Amazon.co.uk Review
For many readers, Jack Ryan embodies the essence of the modern American hero. Morally centred, disciplined, humble yet powerful, Ryan (and his onscreen incarnations in Alec Baldwin and Harrison Ford) has made Tom Clancy one of the most popular writers in the world. But while Clancy has constructed the Ryan mythology, he has also quietly established his shadow double, John Clark. Appearing in
The Cardinal of the Kremlin,
Clear and Present Danger, and
Without Remorse, Clark has many of Jack Ryan's most appealing traits, but he is also a darker figure embodying the more paranoid sensibilities of the late nineties. As is made clear from the opening pages of
Rainbow Six, ex-Navy SEAL Clark and his colleagues believe violent, deadly force to be the best deterrent for terrorism.
Clark (a.k.a. Rainbow Six) has left the CIA to create an England-based organisation code-named "Rainbow". Its mission: deploy an elite squad of American operatives combined with handpicked British, French and German agents to stop terrorism in its tracks. Rainbow's emergence could not be more timely: in quick succession, the force diffuses three attempted terrorist actions. But Clark becomes suspicious when Russian agents suddenly show interest in Rainbow's work.
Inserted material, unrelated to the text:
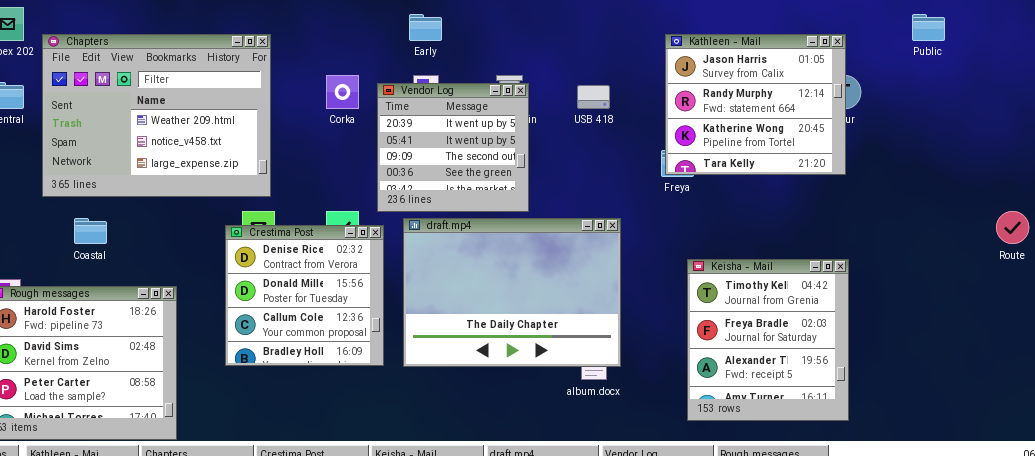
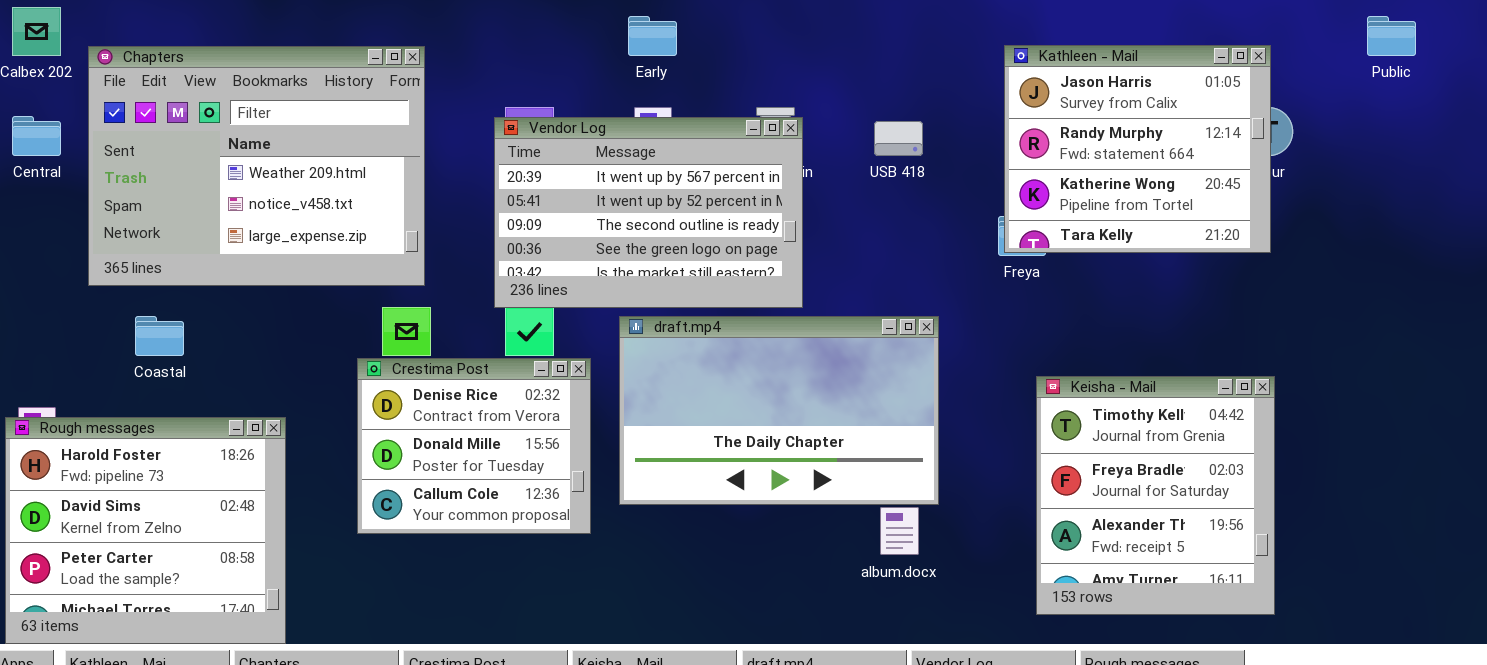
Vendor Log: [377,83,529,212] -> [494,117,803,308], resized
draft.mp4: [403,218,621,367] -> [619,316,939,505], resized
Crestima Post: [225,225,384,366] -> [357,358,591,534], resized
Rainbow Six appeals on all the levels that Clancy fans could hope for. The Rainbow operatives, from Navy SEALs to German mountain-leader school graduates, are rendered to inspire with their physical and mental prowess. The book is infatuated with the latest gadgets for scrambling, transmitting and decoding secrets. And, in a carefully woven narrative that simultaneously traces the Rainbow team, a former KGB agent named Popov, the Australian Olympic security team and a sinister group of American scientists, Clancy artfully reveals the mystery of "Shiva" at the centre of the novel. How does Clark measure up against Jack Ryan? He may be the perfect hero for a world with hidden villains. --Patrick O'Kelley
Product Description
John Clark is the man who conducts the secret missions President Ryan can have no part of. This time, the mission involves a group of terrorists the world has never encountered before, a band of men and women so extreme that their success could literally mean the end of life as we know it.